Is the Sino-Google Cold War Heating Up?

A white paper produced by China's Ministry of Industry and Information Technology implicated Google (NASDAQ: GOOGL  )  as a roadblock in the development of homegrown mobile operating systems, Reuters reported.

The white paper, which was posted on the Internet last Friday and released to the Chinese media today, said: "Our country's mobile operating system research and development is too dependent on Android ... While the Android system is open source, the core technology and technology road map is strictly controlled by Google."

The paper goes further, saying that Google has put off the sharing of software code with some Chinese companies that are working on their own operating systems.
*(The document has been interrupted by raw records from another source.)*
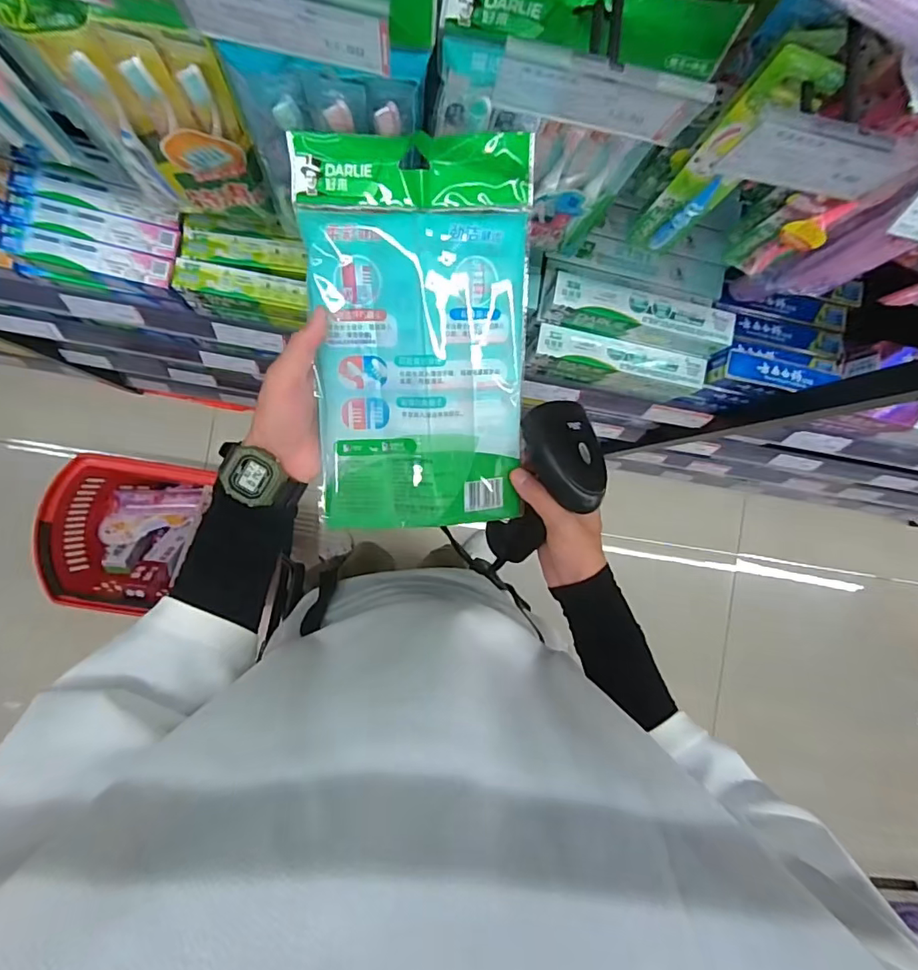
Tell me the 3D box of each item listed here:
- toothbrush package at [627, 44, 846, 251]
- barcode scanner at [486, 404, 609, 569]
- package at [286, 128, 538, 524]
[{"bbox_3d":[0.186,-0.234,0.393,0.041,0.211,0.013,42,84,-5],"label":"toothbrush package"},{"bbox_3d":[0.072,0.010,0.461,0.071,0.157,0.068,14,44,-7],"label":"barcode scanner"},{"bbox_3d":[-0.028,-0.103,0.393,0.162,0.021,0.278,-3,106,-6],"label":"package"}]

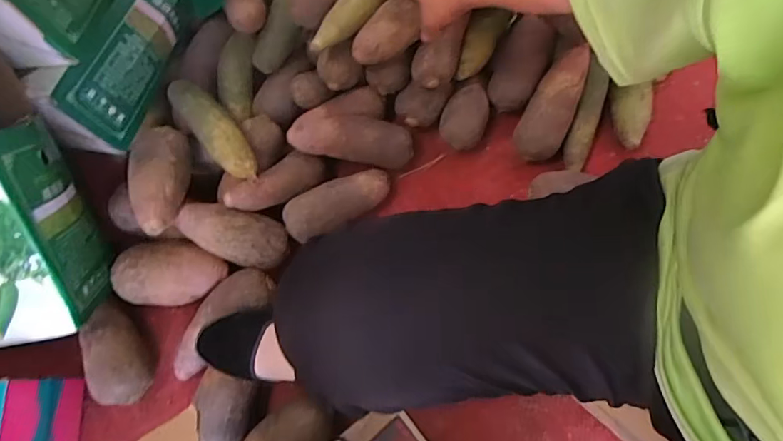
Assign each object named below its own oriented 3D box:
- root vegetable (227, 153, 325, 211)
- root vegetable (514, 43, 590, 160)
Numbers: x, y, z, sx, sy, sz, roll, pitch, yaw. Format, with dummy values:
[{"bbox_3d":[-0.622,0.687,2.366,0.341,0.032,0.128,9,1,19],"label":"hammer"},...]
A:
[{"bbox_3d":[-0.168,-0.056,0.683,0.156,0.043,0.046,-28,73,-27],"label":"root vegetable"},{"bbox_3d":[0.248,-0.174,0.706,0.071,0.056,0.179,26,92,9],"label":"root vegetable"}]

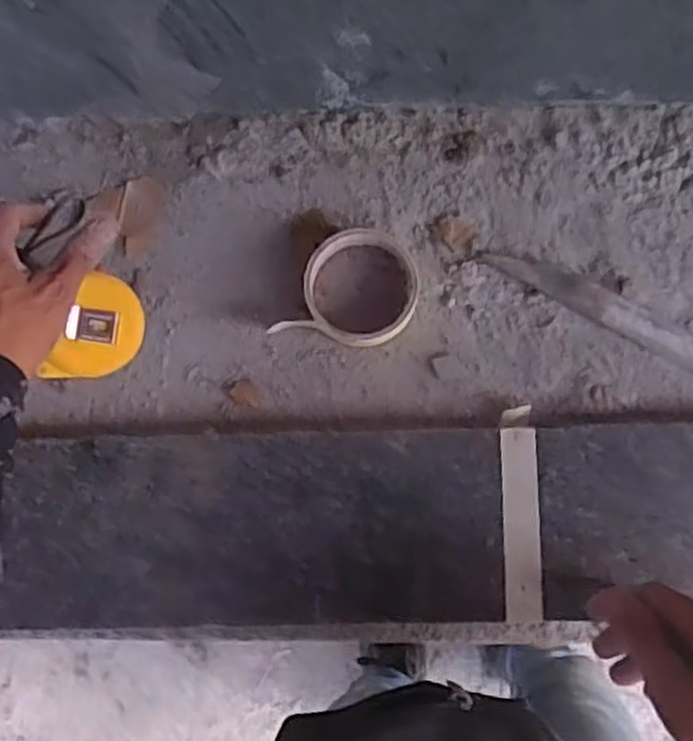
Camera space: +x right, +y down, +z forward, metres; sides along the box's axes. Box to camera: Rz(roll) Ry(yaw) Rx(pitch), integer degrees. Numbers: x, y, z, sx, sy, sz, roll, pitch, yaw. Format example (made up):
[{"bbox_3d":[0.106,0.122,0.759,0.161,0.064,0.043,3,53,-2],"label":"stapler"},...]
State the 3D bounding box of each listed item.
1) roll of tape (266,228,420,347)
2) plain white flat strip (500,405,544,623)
[{"bbox_3d":[0.003,-0.061,0.585,0.098,0.023,0.086,10,80,3],"label":"roll of tape"},{"bbox_3d":[0.121,0.100,0.557,0.026,0.014,0.146,0,80,1],"label":"plain white flat strip"}]

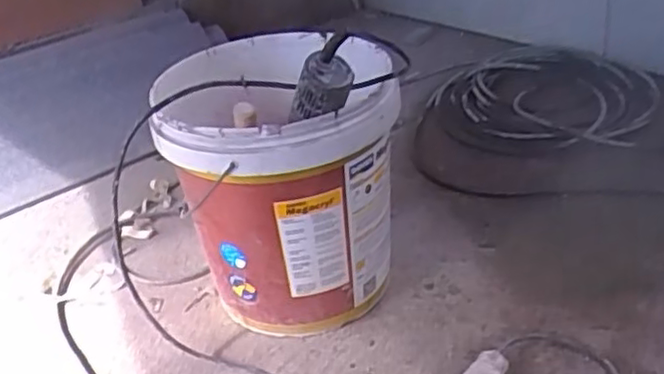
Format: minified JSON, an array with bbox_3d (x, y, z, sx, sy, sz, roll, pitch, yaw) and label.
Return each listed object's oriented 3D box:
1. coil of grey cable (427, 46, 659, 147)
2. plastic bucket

The Ministry may have been inspired by the incident last fall when Google allegedly threatened Taiwanese company Acer with the cancelling of its Android license if it continued to develop its A800 smartphone for use with the Aliyun OS. Aliyun is an Android derivative developed by the mainland Chinese company Alibaba.

A Great Wall of ambivalence
Google has found China to be a problematic place to do business. In 2010, after facing up to the fact it had been acquiescing to the Chinese government's Big Brother approach to communications control, it pledged to stop censoring Google.cn.

That decision didn't sit well with the authorities, and now when Google.cn users type in unacceptable search queries, they are met with error messages, such as "This webpage is not available."

But Android has been hugely successful in China. The largest Chinese phone makers, Huawei and ZTE, as well as makers of the least expensive white-label smartphones, all use Android as their operating systems.

During the third quarter of 2012, Android powered 90% of all smartphones on the mainland, compared to the iPhone's 4.2% share, according to Chinese research firm Analysis International.

Though the Ministry did not prescribe what should be done about Google's Android domination, China watchers see this as a possible harbinger of more hoops that Google will have to jump through to do business on the mainland.

Reuters quotes Duncan Clark, chairman of technology consultants BDA, as saying, "In China, regulators regulate regularly especially where they position the regulations as helping out domestic companies."

If so, Android's success may cause Google's first real challenge to its global smartphone OS dominance.